At five years old, he’s capable of helping, but I struggle to gauge how much I can reasonably ask of him. I do know this: I don’t want him to grow into one of those twenty-something dudes who leaves his dirty socks everywhere and whose toilet seat is covered in dried-up pee drips, with random pubic hairs stuck to everything. And so on Sunday, I asked him to help me with the laundry by folding his own.

He did a beautiful systematic job—it was his own system, but it was a fine one. He laid each shirt on the carpet, turned in the sleeves, and then tidily folded it into thirds. The result was a uniquely folded shirt with a few floor crumbs on it. I was happy with that, and so was he. Stump napped in the next room, out of our way for once, and together we amassed a pile of folded clothes on the sofa. I felt great, imagining my future twenty-something son whose bathroom would gleam and smell like lemons.

Stump woke up just as we were finishing the pile, and I warned Smoke that he better put his clothes away quickly, lest all of his hard work be undone. But Smoke decided he wanted to practice jumping over his pile of folded clothes rather than put them away.

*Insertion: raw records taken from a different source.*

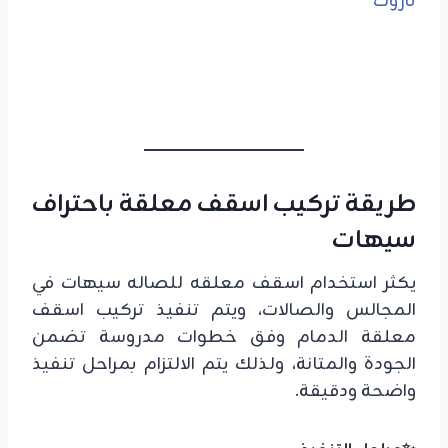
طريقة تركيب اسقف معلقة باحتراف
سيهات
يكثر استخدام اسقف معلقه للصاله سيهات في
المجالس والصالات، ويتم تنفيذ تركيب اسقف
معلقة الدمام وفق خطوات مدروسة تضمن
الجودة والمتانة، ولذلك يتم الالتزام بمراحل تنفيذ
واضحة ودقيقة.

And meanwhile Stump, like a good bobcat, systematically thrashed at everything in his path.

It seems like such a little thing right now as I write it. My five-year-old had an interest in folding his clothes, but not enough persistence to put them away. That seems both clear and reasonable to me now. But in the moment it was terrible.

“Honey, stop jumping. Put your clothes away,” I told him, but he continued on as if he hadn’t heard me. More clothes were falling off the couch. It didn’t bother him in the slightest that his work had been undone. He was happy.

“Put your clothes away. Now.” I couldn’t bear his happiness. What would I do? Re-fold the clothes? Put them away myself? Resign myself to raising a son who would make future partners do all the cleaning? “This Is Not Okay.”


Because he was ignoring me, I began to storm around the house, angrily putting away laundry. Smoke pays attention when I storm, but that doesn’t mean he cooperates. He escalates. He launched pillows at me; he shouted and cried. The whole thing ended with him curled in a ball on the couch to avoid me. I grabbed Stump and stood on the front porch, trying to let my breathing calm me, while Stump pulled on my shirt and my face, desperate to walk out into the rain. But my breathing wouldn’t calm me.

It was true that I was deeply, deeply sorry, but I couldn’t extract my sorry-ness from my bitterness. I didn’t apologize. Neither did Smoke. Instead, Kellie came home and I complained to her. “If you find yourself in a power struggle with five-year-old,” I’d tell her later, “you know that you’ve already lost.” The bitterness lasted into the night and as I put Smoke to bed, I felt awful. I had to say sorry; I wasn’t ready to say sorry. Mostly, I was mad at myself for taking what had been a rare moment  where chores feel like fun and killing it dead.

The next morning, the awfulness had cleared and I said it over breakfast. “I’m so sorry that I yelled about the laundry yesterday. I wasn’t being nice at all.”  Smoke looked up from his toast. “What?” he asked. He couldn’t remember what I was talking about. It didn’t matter. I still felt better after saying it.